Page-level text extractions
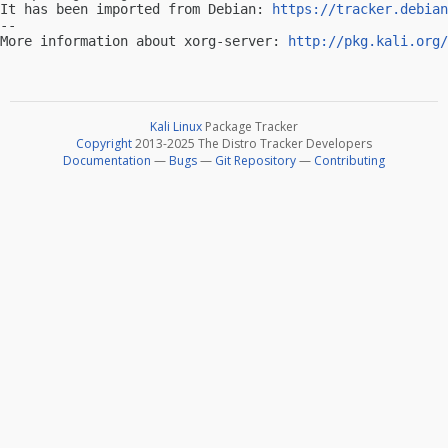
It has been imported from Debian: 
https://tracker.debian
-- 

More information about xorg-server: 
http://pkg.kali.org/
Kali Linux
Package Tracker
Copyright
2013-2025 The Distro Tracker Developers
Documentation
—
Bugs
—
Git Repository
—
Contributing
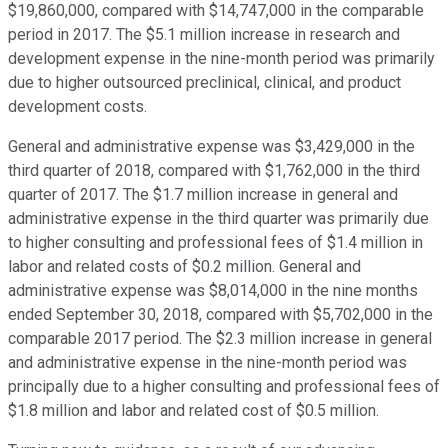
$19,860,000, compared with $14,747,000 in the comparable
period in 2017. The $5.1 million increase in research and
development expense in the nine-month period was primarily
due to higher outsourced preclinical, clinical, and product
development costs.
General and administrative expense was $3,429,000 in the
third quarter of 2018, compared with $1,762,000 in the third
quarter of 2017. The $1.7 million increase in general and
administrative expense in the third quarter was primarily due
to higher consulting and professional fees of $1.4 million in
labor and related costs of $0.2 million. General and
administrative expense was $8,014,000 in the nine months
ended September 30, 2018, compared with $5,702,000 in the
comparable 2017 period. The $2.3 million increase in general
and administrative expense in the nine-month period was
principally due to a higher consulting and professional fees of
$1.8 million and labor and related cost of $0.5 million.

■ **REQUIREMENT**
Can you turn the rows above into a JSON list of strings, with one string per line of text and no blank lines? Leave the pictures out.

■ **COMPLETED EXERCISE**
[
  "It has been imported from Debian: ",
  "https://tracker.debian",
  "-- ",
  "More information about xorg-server: ",
  "http://pkg.kali.org/",
  "Kali Linux",
  "Package Tracker",
  "Copyright",
  "2013-2025 The Distro Tracker Developers",
  "Documentation",
  "—",
  "Bugs",
  "—",
  "Git Repository",
  "—",
  "Contributing",
  "$19,860,000, compared with $14,747,000 in the comparable",
  "period in 2017. The $5.1 million increase in research and",
  "development expense in the nine-month period was primarily",
  "due to higher outsourced preclinical, clinical, and product",
  "development costs.",
  "General and administrative expense was $3,429,000 in the",
  "third quarter of 2018, compared with $1,762,000 in the third",
  "quarter of 2017. The $1.7 million increase in general and",
  "administrative expense in the third quarter was primarily due",
  "to higher consulting and professional fees of $1.4 million in",
  "labor and related costs of $0.2 million. General and",
  "administrative expense was $8,014,000 in the nine months",
  "ended September 30, 2018, compared with $5,702,000 in the",
  "comparable 2017 period. The $2.3 million increase in general",
  "and administrative expense in the nine-month period was",
  "principally due to a higher consulting and professional fees of",
  "$1.8 million and labor and related cost of $0.5 million."
]